*EXTRACTED TEXT*
=-=-=-=-=

Week 4 : Factorial ANOVA with Jamovi

Learning Objectives

	Quantitative Methods
	Understand and interpret ANOVA outputs

	Data Skills
	Two-way between-participants ANOVA
	Two-way repeated measures ANOVA
	Two-way mixed ANOVA

	Open Science
	Working with openly available research data

NoteToday’s session

In today’s session we will explore more complicated ANOVA designs. The real power of ANOVA is that it allows us to examine interactions between two or more variables so we can examine how different factor combinations affect our participants.

• There are three ways in which we can set up a study to explore two factors with two levels each:

  1. A different group of participants takes part in each condition (independent/between-participants 2x2 design).
  2. The same group of participants takes part in all conditions (repeated measures/within-participants 2x2 design).
  3. Two different groups of participants take part in two conditions each (mixed 2x2 design).

• In lectures and computer practicals, we will also talk about how:

  • A factorial ANOVA can have more than two conditions on each of its factors – just as a one-way ANOVA has three or more conditions on one factor.

    1. E.g. a two-way ANOVA might have one factor with three conditions and one with four. This would be called a ‘3x4’ design.
    2. If a factor with more than 2 conditions has a significant main effect, we need to follow up using a post-hoc comparison as we would do for a one-way ANOVA.

• A factorial ANOVA can have more than two factors. This means that there are more interactions to consider and interpret. Usually our research questions and hypotheses play an important role in interpreting these interactions.

  1. E.g. a three-way ANOVA might have three factors with two conditions each – this is called a ‘2x2x2’ design.

  2. Designs can be extended by using more conditions (e.g. 2x2x3 designs) or by adding more factors (e.g. 2x2x2x2 designs). The same principles apply:

     1. If there are more than two conditions and a significant effect, a post-hoc is needed to identify which conditions are different to each other.
     2. If there more factors, there will be more interactions to interpret.

1. Two between-participants IVs: 2x2 independent ANOVA

• In this example, we want to test if using the word “certain”, with either “It is” or “I am” as a prefix, influences someone’s decision making (whether they intend to make a bet). This factor is called communication mode, with two levels: internal (“I am”) vs. external (“It is”).

• We also want to test if the speaker’s expertise (novice vs. expert) affects intention to bet and if expertise interacts with the effect of the communication mode.

=-=-=-=-=

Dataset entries
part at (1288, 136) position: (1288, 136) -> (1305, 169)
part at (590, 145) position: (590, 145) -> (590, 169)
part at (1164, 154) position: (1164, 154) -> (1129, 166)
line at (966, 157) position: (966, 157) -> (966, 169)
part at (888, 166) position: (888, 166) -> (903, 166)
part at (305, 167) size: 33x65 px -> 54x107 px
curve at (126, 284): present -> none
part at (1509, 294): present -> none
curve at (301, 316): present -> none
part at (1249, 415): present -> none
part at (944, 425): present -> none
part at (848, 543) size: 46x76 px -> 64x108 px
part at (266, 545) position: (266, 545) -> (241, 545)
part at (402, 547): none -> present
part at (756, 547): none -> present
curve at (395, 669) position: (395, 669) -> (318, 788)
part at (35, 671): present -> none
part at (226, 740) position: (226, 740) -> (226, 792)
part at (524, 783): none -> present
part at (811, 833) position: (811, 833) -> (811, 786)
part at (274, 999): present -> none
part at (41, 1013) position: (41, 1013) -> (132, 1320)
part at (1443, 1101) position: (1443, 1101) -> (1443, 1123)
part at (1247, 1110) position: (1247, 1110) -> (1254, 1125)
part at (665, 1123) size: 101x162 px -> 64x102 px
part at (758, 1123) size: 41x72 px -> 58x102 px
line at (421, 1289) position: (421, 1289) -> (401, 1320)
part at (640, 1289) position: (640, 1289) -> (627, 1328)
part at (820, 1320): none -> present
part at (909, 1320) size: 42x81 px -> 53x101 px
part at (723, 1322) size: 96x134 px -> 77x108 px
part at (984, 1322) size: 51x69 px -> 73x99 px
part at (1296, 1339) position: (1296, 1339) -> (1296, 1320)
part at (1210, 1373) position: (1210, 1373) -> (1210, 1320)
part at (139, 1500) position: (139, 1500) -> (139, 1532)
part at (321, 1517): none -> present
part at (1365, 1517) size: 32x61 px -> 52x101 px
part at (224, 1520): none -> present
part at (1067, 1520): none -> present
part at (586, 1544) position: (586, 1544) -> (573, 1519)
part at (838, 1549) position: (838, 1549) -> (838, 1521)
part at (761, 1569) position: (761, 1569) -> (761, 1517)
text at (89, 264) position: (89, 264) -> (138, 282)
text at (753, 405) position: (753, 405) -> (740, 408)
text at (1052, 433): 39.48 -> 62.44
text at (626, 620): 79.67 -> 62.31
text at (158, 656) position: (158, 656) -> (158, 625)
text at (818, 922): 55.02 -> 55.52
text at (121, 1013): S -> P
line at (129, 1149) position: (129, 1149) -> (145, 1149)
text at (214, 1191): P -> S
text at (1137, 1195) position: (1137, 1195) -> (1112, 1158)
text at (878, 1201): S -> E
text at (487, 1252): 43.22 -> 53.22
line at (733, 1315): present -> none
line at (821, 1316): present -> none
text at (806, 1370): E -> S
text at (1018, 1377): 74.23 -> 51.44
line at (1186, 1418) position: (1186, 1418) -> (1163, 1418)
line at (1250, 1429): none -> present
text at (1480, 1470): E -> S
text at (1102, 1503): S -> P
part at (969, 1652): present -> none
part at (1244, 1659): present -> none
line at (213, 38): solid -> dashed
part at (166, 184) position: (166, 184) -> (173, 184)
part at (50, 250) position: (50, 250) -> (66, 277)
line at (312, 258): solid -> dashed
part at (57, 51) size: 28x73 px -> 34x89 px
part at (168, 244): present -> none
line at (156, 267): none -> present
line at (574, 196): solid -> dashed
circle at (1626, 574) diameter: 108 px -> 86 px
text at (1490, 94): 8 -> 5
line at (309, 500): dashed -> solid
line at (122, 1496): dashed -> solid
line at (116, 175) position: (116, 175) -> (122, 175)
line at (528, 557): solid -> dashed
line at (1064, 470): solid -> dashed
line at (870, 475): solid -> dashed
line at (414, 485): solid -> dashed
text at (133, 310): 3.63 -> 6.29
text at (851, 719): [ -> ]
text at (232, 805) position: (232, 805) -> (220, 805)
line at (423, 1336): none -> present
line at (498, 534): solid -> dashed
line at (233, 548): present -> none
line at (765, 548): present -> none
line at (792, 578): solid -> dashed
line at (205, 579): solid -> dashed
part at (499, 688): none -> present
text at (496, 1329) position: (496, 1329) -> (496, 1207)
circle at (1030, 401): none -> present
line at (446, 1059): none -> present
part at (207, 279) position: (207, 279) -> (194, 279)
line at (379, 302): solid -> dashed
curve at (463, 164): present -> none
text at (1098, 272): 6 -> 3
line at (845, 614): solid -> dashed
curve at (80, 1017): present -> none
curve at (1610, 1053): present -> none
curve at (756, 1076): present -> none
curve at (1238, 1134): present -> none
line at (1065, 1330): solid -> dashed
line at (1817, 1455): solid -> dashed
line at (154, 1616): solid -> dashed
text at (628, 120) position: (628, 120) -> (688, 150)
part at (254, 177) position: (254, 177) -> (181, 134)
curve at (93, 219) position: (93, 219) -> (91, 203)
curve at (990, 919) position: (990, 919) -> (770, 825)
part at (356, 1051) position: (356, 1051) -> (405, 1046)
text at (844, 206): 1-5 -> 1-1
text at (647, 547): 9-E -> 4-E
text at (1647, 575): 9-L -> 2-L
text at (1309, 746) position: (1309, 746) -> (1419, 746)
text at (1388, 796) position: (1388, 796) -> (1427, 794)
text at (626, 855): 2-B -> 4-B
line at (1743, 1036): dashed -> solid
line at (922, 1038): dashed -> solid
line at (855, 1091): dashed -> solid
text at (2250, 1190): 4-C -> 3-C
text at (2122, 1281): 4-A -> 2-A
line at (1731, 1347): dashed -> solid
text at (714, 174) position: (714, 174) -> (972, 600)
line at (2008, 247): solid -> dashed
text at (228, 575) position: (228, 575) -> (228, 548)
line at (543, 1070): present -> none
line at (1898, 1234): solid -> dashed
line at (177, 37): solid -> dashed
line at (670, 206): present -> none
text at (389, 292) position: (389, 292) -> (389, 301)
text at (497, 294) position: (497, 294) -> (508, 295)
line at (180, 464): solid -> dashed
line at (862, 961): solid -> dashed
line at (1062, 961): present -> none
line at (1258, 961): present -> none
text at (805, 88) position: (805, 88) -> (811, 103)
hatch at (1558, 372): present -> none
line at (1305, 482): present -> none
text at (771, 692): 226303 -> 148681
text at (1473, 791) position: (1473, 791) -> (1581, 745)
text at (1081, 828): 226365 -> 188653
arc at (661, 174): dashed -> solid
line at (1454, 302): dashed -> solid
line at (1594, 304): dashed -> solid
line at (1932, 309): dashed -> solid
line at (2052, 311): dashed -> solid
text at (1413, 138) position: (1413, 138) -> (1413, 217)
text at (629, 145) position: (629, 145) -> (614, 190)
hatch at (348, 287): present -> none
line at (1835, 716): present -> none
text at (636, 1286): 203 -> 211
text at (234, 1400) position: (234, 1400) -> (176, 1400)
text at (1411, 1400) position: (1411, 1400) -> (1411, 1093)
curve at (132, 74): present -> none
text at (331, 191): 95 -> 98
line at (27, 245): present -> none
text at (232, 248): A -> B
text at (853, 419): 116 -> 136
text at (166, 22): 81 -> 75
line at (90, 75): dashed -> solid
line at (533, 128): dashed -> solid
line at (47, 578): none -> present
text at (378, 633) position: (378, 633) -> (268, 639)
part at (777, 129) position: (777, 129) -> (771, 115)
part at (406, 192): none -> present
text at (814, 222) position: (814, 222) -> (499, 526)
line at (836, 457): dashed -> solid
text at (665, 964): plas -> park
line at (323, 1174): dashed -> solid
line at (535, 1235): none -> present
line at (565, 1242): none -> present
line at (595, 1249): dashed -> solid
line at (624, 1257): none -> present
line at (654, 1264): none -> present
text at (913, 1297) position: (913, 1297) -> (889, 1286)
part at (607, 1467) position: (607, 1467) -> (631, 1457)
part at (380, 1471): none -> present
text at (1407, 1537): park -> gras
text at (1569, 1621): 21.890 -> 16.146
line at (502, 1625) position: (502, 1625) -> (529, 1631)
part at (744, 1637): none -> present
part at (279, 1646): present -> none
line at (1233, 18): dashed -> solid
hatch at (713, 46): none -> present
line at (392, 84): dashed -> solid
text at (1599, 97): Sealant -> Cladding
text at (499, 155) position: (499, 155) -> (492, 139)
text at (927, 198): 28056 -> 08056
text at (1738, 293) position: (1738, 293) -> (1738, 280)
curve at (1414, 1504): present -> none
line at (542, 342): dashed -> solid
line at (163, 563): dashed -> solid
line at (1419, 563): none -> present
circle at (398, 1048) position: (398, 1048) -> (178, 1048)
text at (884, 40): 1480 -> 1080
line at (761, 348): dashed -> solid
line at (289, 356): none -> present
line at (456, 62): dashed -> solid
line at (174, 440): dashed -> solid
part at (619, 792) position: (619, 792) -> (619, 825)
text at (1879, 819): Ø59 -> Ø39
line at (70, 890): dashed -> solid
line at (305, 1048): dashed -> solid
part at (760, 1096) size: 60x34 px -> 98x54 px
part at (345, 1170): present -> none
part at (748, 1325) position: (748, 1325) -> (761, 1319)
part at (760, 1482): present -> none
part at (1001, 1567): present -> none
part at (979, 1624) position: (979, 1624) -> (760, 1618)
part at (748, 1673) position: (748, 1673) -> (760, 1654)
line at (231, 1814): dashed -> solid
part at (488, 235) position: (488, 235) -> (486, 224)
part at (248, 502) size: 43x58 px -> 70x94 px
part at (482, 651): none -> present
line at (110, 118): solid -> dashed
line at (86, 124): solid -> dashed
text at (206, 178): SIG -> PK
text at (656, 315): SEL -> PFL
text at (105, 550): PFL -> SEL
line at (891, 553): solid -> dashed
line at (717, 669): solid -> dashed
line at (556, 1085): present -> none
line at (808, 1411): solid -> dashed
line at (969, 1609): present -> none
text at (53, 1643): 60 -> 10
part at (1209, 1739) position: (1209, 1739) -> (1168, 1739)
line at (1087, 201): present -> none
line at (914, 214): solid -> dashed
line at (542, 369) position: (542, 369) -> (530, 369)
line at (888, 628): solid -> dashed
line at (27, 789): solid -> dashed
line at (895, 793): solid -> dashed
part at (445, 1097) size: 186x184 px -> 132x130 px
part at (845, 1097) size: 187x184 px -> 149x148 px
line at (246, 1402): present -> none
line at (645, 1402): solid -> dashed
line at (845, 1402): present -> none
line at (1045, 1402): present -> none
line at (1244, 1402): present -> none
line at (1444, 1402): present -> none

=-=-=-=-=

*WORK INSTRUCTIONS*
[A] In the factorial ANOVA page, what is a three-way design with two conditions on each of its three factors called?
[B] Reproduce the part of the factorial ANOVA page between "3. Two different" and "interpreting these interactions.", inclusive.

*ANSWERS TO THE EXERCISES*
[A] A ‘2x2x2’ design.

[B]
3. Two different groups of participants take part in two conditions each (mixed 2x2 design).

• In lectures and computer practicals, we will also talk about how:

  • A factorial ANOVA can have more than two conditions on each of its factors – just as a one-way ANOVA has three or more conditions on one factor.

    1. E.g. a two-way ANOVA might have one factor with three conditions and one with four. This would be called a ‘3x4’ design.
    2. If a factor with more than 2 conditions has a significant main effect, we need to follow up using a post-hoc comparison as we would do for a one-way ANOVA.

• A factorial ANOVA can have more than two factors. This means that there are more interactions to consider and interpret. Usually our research questions and hypotheses play an important role in interpreting these interactions.